Plantes et Microbiote #3

Troubles digestifs fonctionnels

Edito

Les plantes à la rencontre des Gastro-entérologues

Les plantes connaissent le tube digestif !

Même chez nos patients qui n’en consomment que très peu, ces viandards adeptes tout au plus d’un accompagnement frites ou pâtes, la consommation de plantes dans notre alimentation est obligatoire.

Les recommandations actuelles en termes de diététique optimale les placent en premier dans les apports journaliers. Mais il y a plante et plante.

L’utilisation des plantes pour soigner est très ancienne, et figure dans les toutes premières pharmacopées. Leur place depuis l’avènement de la pharmacologie moderne les avait reléguées au second plan. Il faut dire que les médicaments « classiques » anti-ulcéreux, les anti-inflammatoires utilisés dans les MICI, les molécules à visée hépato-biliaire ou pancréatiques ont eu leur gloire méritée.

Cependant les mésusages liés à la recrudescence des troubles fonctionnels digestifs d’une part et à la pression des « patients impatients » d’autre part ont orienté de plus en plus de médecins à revisiter les possibilités thérapeutiques des plantes médicinales.

C’est ainsi que j’ai eu l’honneur et le grand plaisir, d’initier au dernier trimestre 2018, une rencontre et des échanges avec un panel de Gastro-entérologues sur les plantes utilisables dans les troubles gastro-oesophagiens, les dyspepsies hépato-biliaires, et le syndrome de l’intestin irritable.

Ce fut très riche pour moi, médecin généraliste de formation, d’échanger avec mes pairs correspondants.

Un bon nombre de plantes thérapeutiques à visée digestive sont en même temps des aliments.
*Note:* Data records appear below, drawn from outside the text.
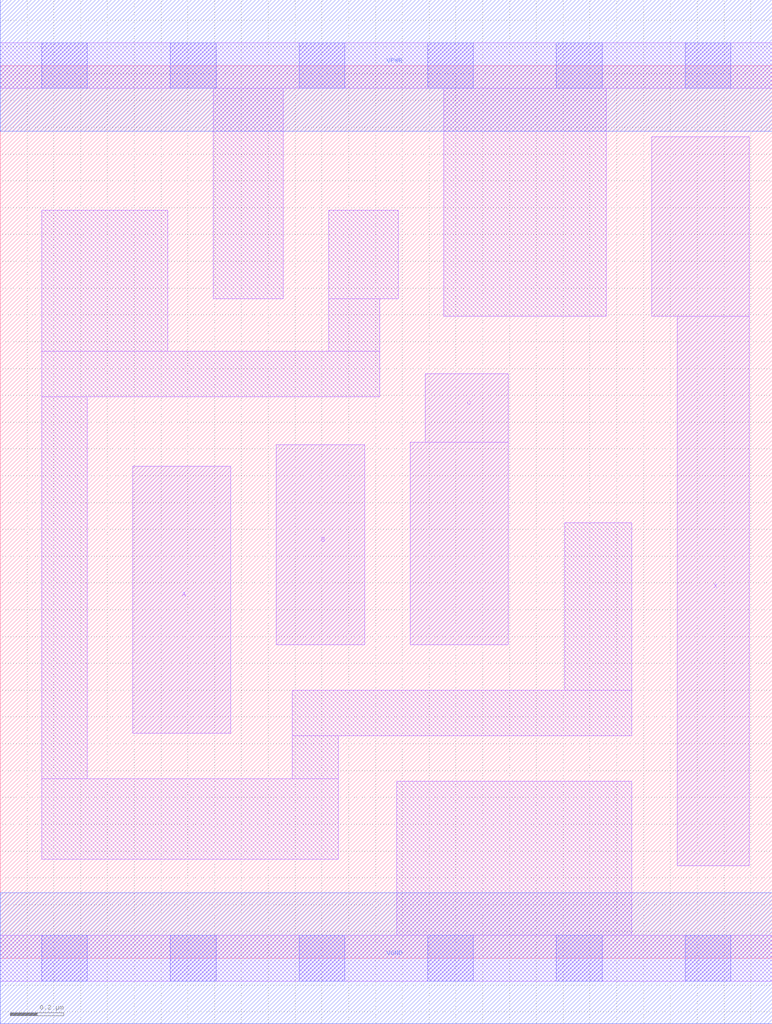
<source format=lef>
# Copyright 2020 The SkyWater PDK Authors
#
# Licensed under the Apache License, Version 2.0 (the "License");
# you may not use this file except in compliance with the License.
# You may obtain a copy of the License at
#
#     https://www.apache.org/licenses/LICENSE-2.0
#
# Unless required by applicable law or agreed to in writing, software
# distributed under the License is distributed on an "AS IS" BASIS,
# WITHOUT WARRANTIES OR CONDITIONS OF ANY KIND, either express or implied.
# See the License for the specific language governing permissions and
# limitations under the License.
#
# SPDX-License-Identifier: Apache-2.0

VERSION 5.7 ;
  NAMESCASESENSITIVE ON ;
  NOWIREEXTENSIONATPIN ON ;
  DIVIDERCHAR "/" ;
  BUSBITCHARS "[]" ;
UNITS
  DATABASE MICRONS 200 ;
END UNITS
MACRO sky130_fd_sc_lp__and3_0
  CLASS CORE ;
  SOURCE USER ;
  FOREIGN sky130_fd_sc_lp__and3_0 ;
  ORIGIN  0.000000  0.000000 ;
  SIZE  2.880000 BY  3.330000 ;
  SYMMETRY X Y R90 ;
  SITE unit ;
  PIN A
    ANTENNAGATEAREA  0.126000 ;
    DIRECTION INPUT ;
    USE SIGNAL ;
    PORT
      LAYER li1 ;
        RECT 0.495000 0.840000 0.860000 1.835000 ;
    END
  END A
  PIN B
    ANTENNAGATEAREA  0.126000 ;
    DIRECTION INPUT ;
    USE SIGNAL ;
    PORT
      LAYER li1 ;
        RECT 1.030000 1.170000 1.360000 1.915000 ;
    END
  END B
  PIN C
    ANTENNAGATEAREA  0.126000 ;
    DIRECTION INPUT ;
    USE SIGNAL ;
    PORT
      LAYER li1 ;
        RECT 1.530000 1.170000 1.895000 1.925000 ;
        RECT 1.585000 1.925000 1.895000 2.180000 ;
    END
  END C
  PIN X
    ANTENNADIFFAREA  0.287300 ;
    DIRECTION OUTPUT ;
    USE SIGNAL ;
    PORT
      LAYER li1 ;
        RECT 2.430000 2.395000 2.795000 3.065000 ;
        RECT 2.525000 0.345000 2.795000 2.395000 ;
    END
  END X
  PIN VGND
    DIRECTION INOUT ;
    USE GROUND ;
    PORT
      LAYER met1 ;
        RECT 0.000000 -0.245000 2.880000 0.245000 ;
    END
  END VGND
  PIN VPWR
    DIRECTION INOUT ;
    USE POWER ;
    PORT
      LAYER met1 ;
        RECT 0.000000 3.085000 2.880000 3.575000 ;
    END
  END VPWR
  OBS
    LAYER li1 ;
      RECT 0.000000 -0.085000 2.880000 0.085000 ;
      RECT 0.000000  3.245000 2.880000 3.415000 ;
      RECT 0.155000  0.370000 1.260000 0.670000 ;
      RECT 0.155000  0.670000 0.325000 2.095000 ;
      RECT 0.155000  2.095000 1.415000 2.265000 ;
      RECT 0.155000  2.265000 0.625000 2.790000 ;
      RECT 0.795000  2.460000 1.055000 3.245000 ;
      RECT 1.090000  0.670000 1.260000 0.830000 ;
      RECT 1.090000  0.830000 2.355000 1.000000 ;
      RECT 1.225000  2.265000 1.415000 2.460000 ;
      RECT 1.225000  2.460000 1.485000 2.790000 ;
      RECT 1.480000  0.085000 2.355000 0.660000 ;
      RECT 1.655000  2.395000 2.260000 3.245000 ;
      RECT 2.105000  1.000000 2.355000 1.625000 ;
    LAYER mcon ;
      RECT 0.155000 -0.085000 0.325000 0.085000 ;
      RECT 0.155000  3.245000 0.325000 3.415000 ;
      RECT 0.635000 -0.085000 0.805000 0.085000 ;
      RECT 0.635000  3.245000 0.805000 3.415000 ;
      RECT 1.115000 -0.085000 1.285000 0.085000 ;
      RECT 1.115000  3.245000 1.285000 3.415000 ;
      RECT 1.595000 -0.085000 1.765000 0.085000 ;
      RECT 1.595000  3.245000 1.765000 3.415000 ;
      RECT 2.075000 -0.085000 2.245000 0.085000 ;
      RECT 2.075000  3.245000 2.245000 3.415000 ;
      RECT 2.555000 -0.085000 2.725000 0.085000 ;
      RECT 2.555000  3.245000 2.725000 3.415000 ;
  END
END sky130_fd_sc_lp__and3_0
END LIBRARY

</source>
Rien d’étonnant d’ailleurs à ce que leur tropisme thérapeutique porte sur la digestion elle-même, gastrique, principalement. Le fenouil, le gingembre, la réglisse régulent magnifiquement reflux, acidités gastriques et lenteurs de vidange gastrique.

Artichaut, pissenlit et radis apaisent les duodénums et colons dystoniques. D’autres plantes sont plus surprenantes, car non alimentaires. Le desmodium, parasite de la racine de cacao comme hépato-protecteur et même régénérateur ! le chardon marie de nos chemins tout autant !

J’ai pris conscience à cette occasion du besoin et du désir des spécialistes cliniques de l’appareil digestif de développer une palette d’outils plus importants.

J’ai découvert le désarroi commun entre généralistes et spécialistes d’avoir recours à des IPP pour traiter un simple reflux ou des médicaments psychotropes pour apaiser des spasmes coliques fonctionnels.

La médecine toute entière a magnifiquement su traiter les maladies aiguës depuis plus d’un siècle. Elle se bute désormais à la pathologie chronique. Les maladies chroniques digestives, en dehors des MICI bien étiquetables, ont longtemps été considérées comme purement fonctionnelles, c’est-à-dire dans le langage post-freudien qui nous colle à la peau et aux neurones depuis tant d’années, psychosomatiques !

Le 21ème siècle découvre que la plupart de nos symptômes digestifs, mais somatiques aussi au sens large, sont davantage somato-psychiques que psychosomatiques. De la découverte du fameux « deuxième cerveau », au métabolisme de la sérotonine extracérébrale, en passant par la meilleure connaissance de la structure intime du microbiote et de la paroi intestinale, notre vision des choses a changé.

Les plantes s’intègrent parfaitement dans ce nouveau paradigme.

Elles ne sont pas là pour tout bousculer et remettre en cause les molécules au bénéfice éprouvé du 20ème siècle, mais pour s’intégrer dans une palette intelligente de médicaments qui réserve le bon médicament (plante ou pas) pour le bon symptôme, le bon patient, au bon moment et pour la bonne durée.